The story, however, runs deeper than the countries with a seat at last weekend's G7 summit held in Biarritz, where French president Emmanuel Macron struck a deal with US counterpart Donald Trump on France's plans to impose a sales tax on digital companies.

According to United Nations estimates, tax diversion from some of the world's poorest countries amounts to $100bn (€90bn) a year, a figure equivalent to the entire official aid budget of the world.

"The compact on tax is looked at from a European point of view," said Michael McCarthy Flynn, senior research and policy coordinator for Oxfam Ireland.

That approach, he said, ignores the needs of poor countries.

"These revenues are needed to fund basic services like infrastructure and education," he added.

Kenya is considering a digital tax, but was warned recently by Michael Murungi, Google's public policy and government relations manager for east Africa, that such a measure could cause trade friction with the US.

As a result of Kenya's inability to fund basic services, caused in part by corporate profit-shifting, it gets aid from Ireland to the tune of €7m a year, and is the State's 11th largest recipient, according to Irish Aid's 2016 report.

While efforts to combat tax erosion have had some successes, it is felt more needs to be done in the second round of measures that are being discussed under the auspices of the Organisation for Economic Co-operation and Development.

The key measure, Oxfam says, would be to agree to a minimum tax that governments could impose.
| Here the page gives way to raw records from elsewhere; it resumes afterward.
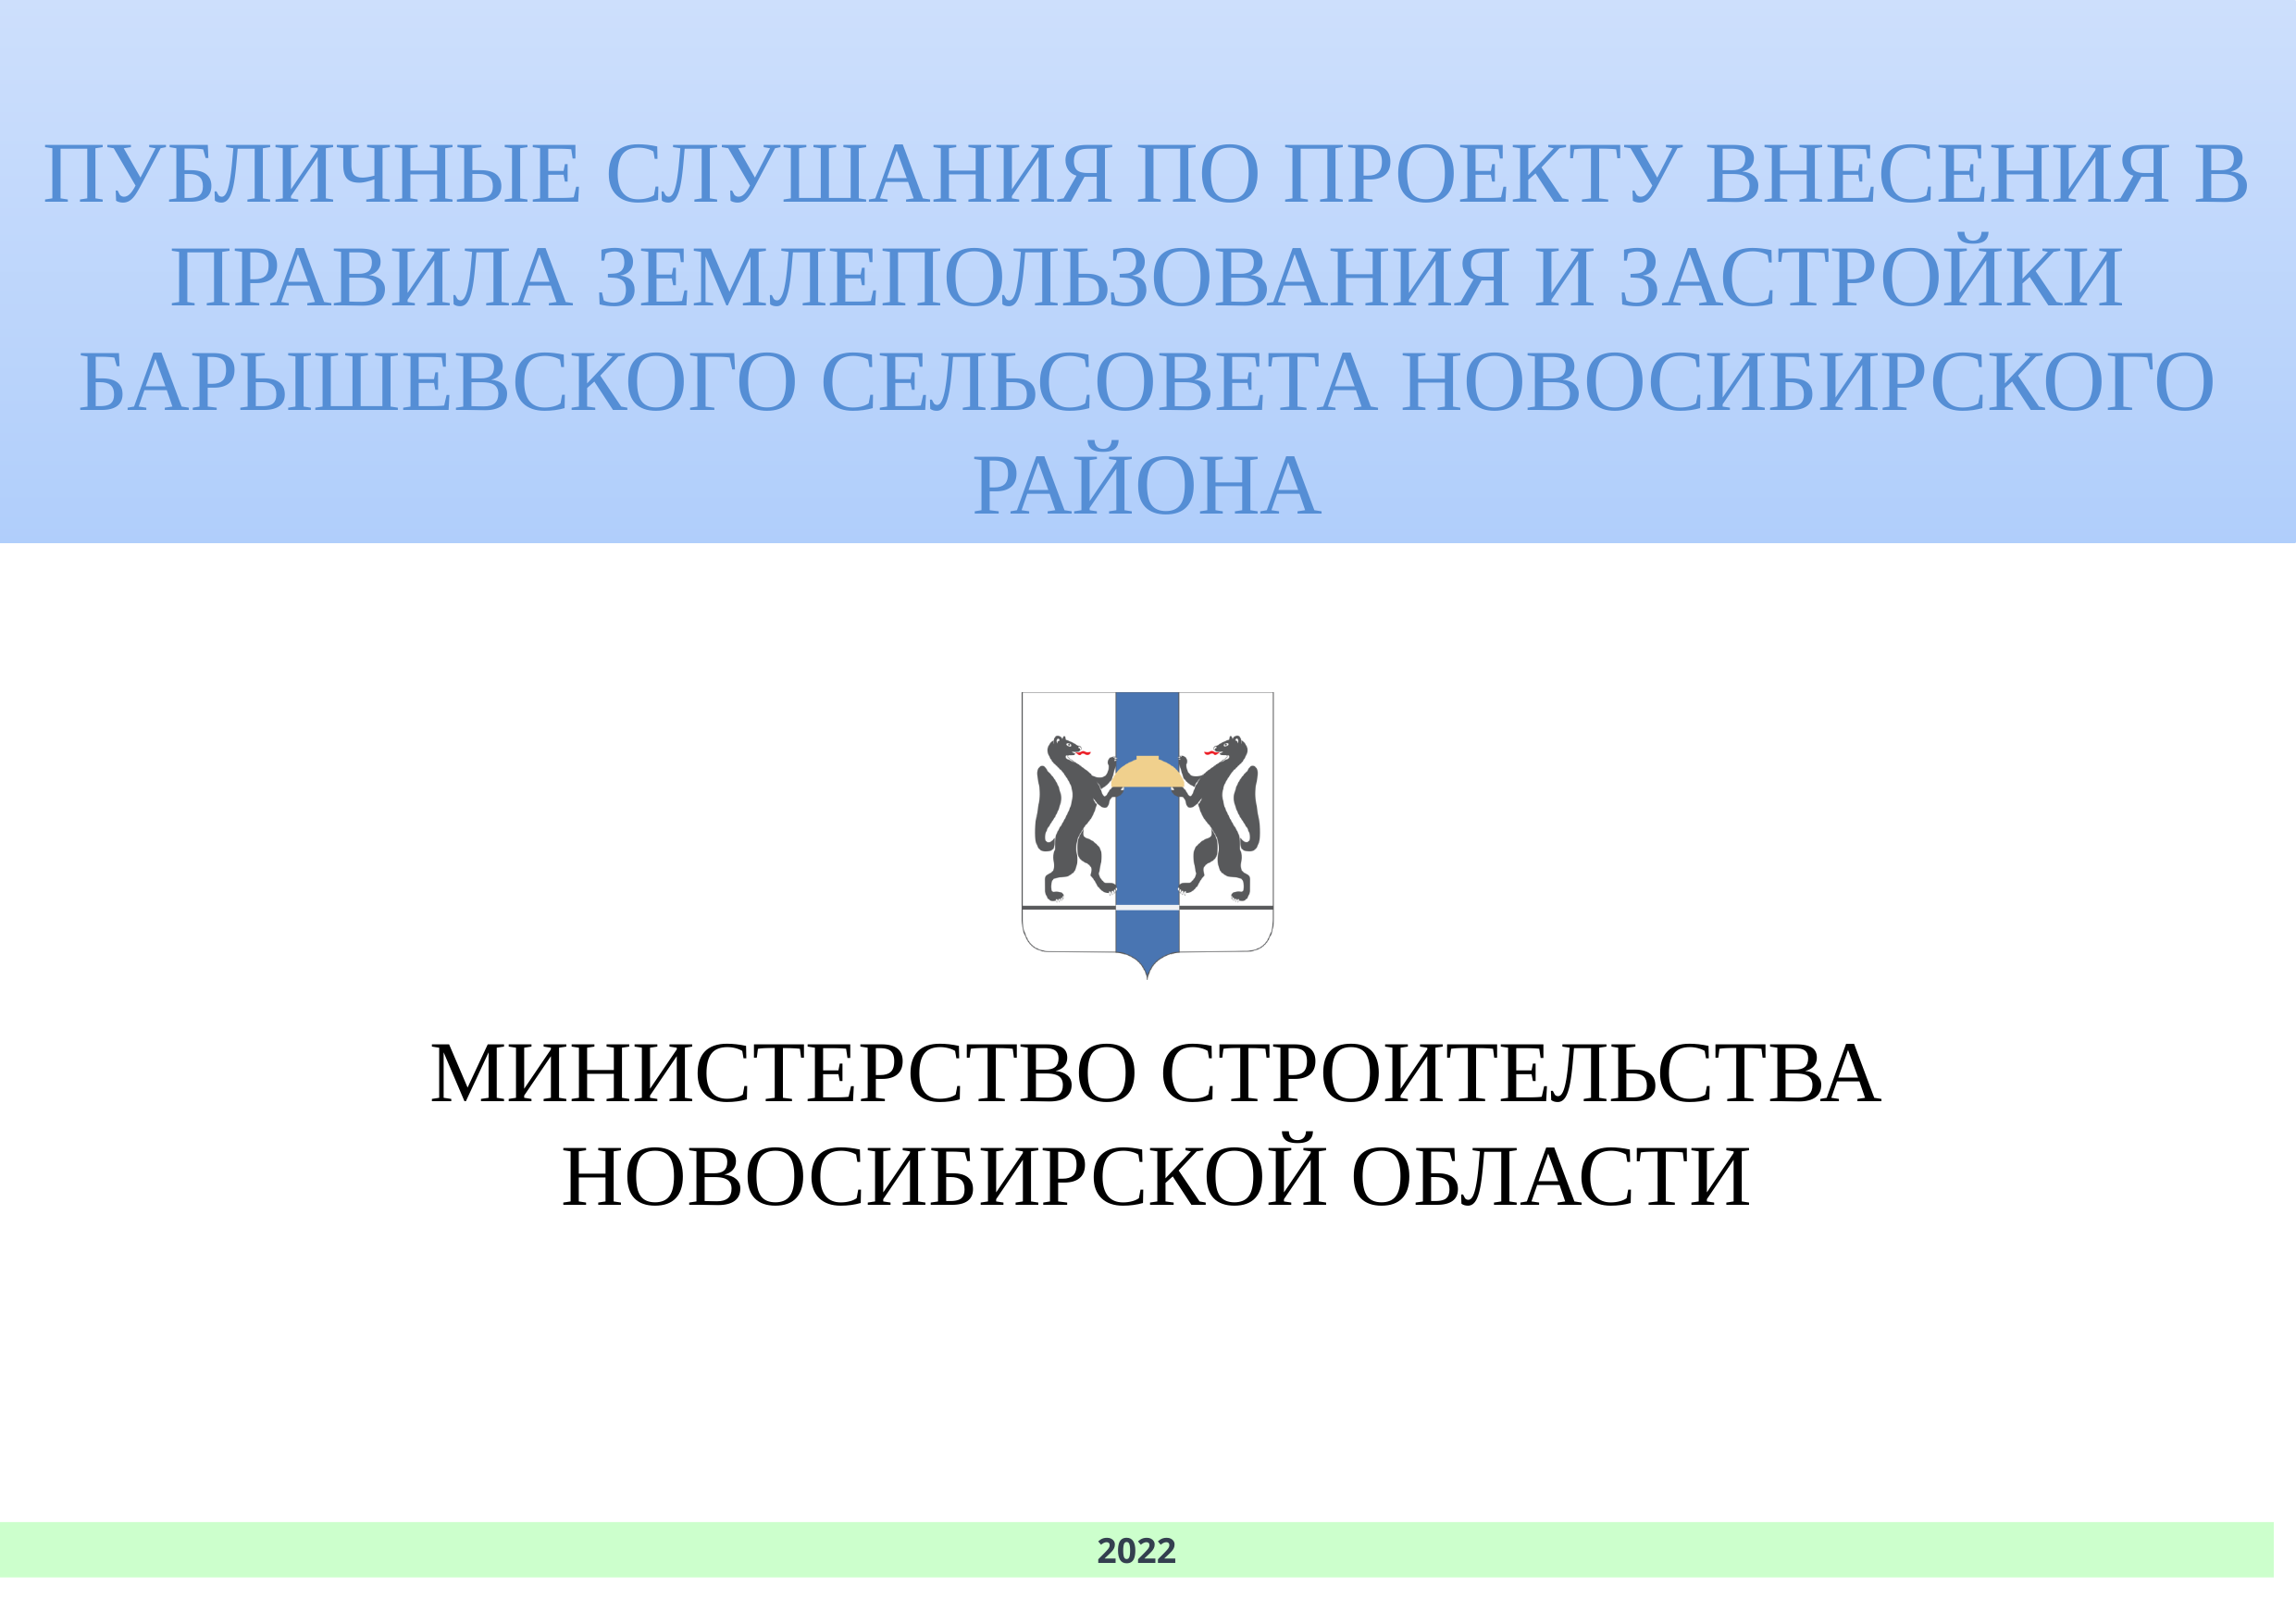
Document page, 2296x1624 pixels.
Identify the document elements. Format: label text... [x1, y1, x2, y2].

text_box ПУБЛИЧНЫЕ СЛУШАНИЯ ПО ПРОЕКТУ ВНЕСЕНИЯ В ПРАВИЛА ЗЕМЛЕПОЛЬЗОВАНИЯ И ЗАСТРОЙКИ БАРЫШЕВСКОГО СЕЛЬСОВЕТА НОВОСИБИРСКОГО РАЙОНА [0, 0, 2296, 543]
text_box МИНИСТЕРСТВО СТРОИТЕЛЬСТВА НОВОСИБИРСКОЙ ОБЛАСТИ [279, 1003, 2034, 1234]
picture [1011, 691, 1285, 981]
text_box 2022 [0, 1521, 2274, 1578]
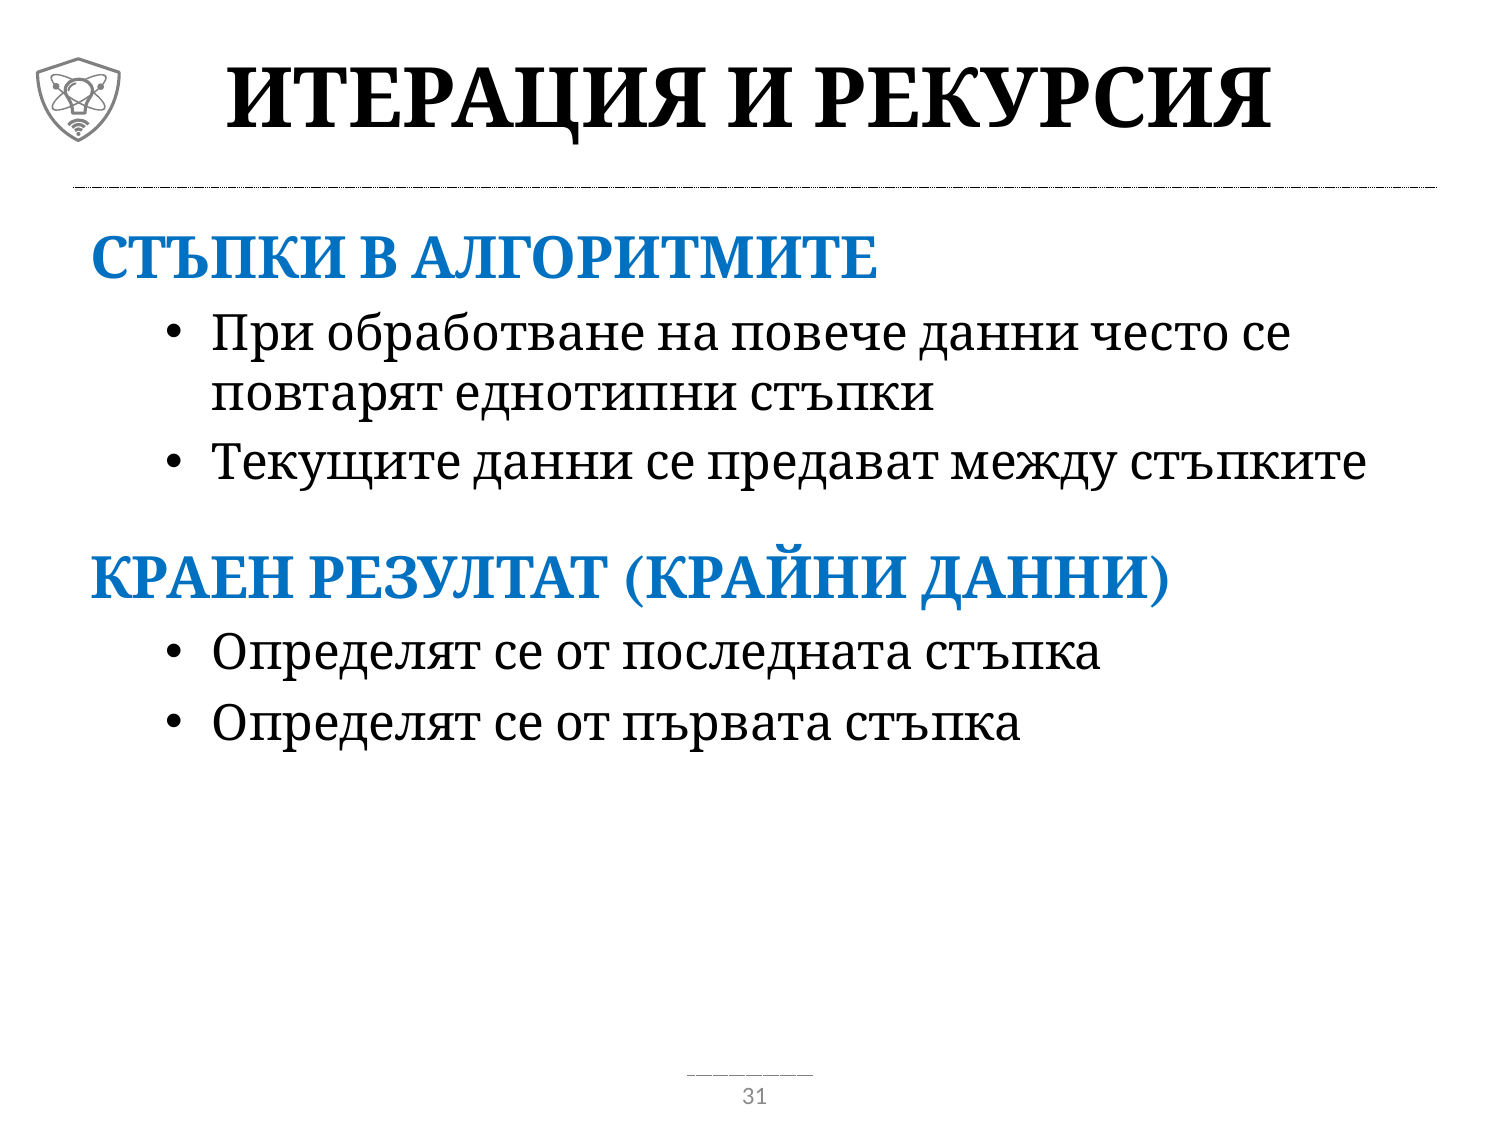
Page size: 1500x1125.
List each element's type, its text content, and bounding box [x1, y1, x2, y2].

list Стъпки в алгоритмите При обработване на повече данни често се повтарят еднотипни стъпки Текущите данни се предават между стъпките Краен резултат (крайни данни) Определят се от последната стъпка Определят се от първата стъпка [75, 212, 1450, 1063]
title Итерация и рекурсия [0, 0, 1500, 188]
slide_number 31 [579, 1065, 930, 1125]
Even then, pressure would remain on the budgets of the world's poorest countries, thanks to tax policies pursued here.

"Governments around the world look at the Irish Government's policies and think we should be like them, but for developing governments particularly, that's a losing race," said Professor Andrew Baker of the University of Sheffield.

"If they respond to a cut elsewhere by cutting their own business rates, it slows the rate of tax lost to elsewhere, and the loss of investment. But there is still a net loss."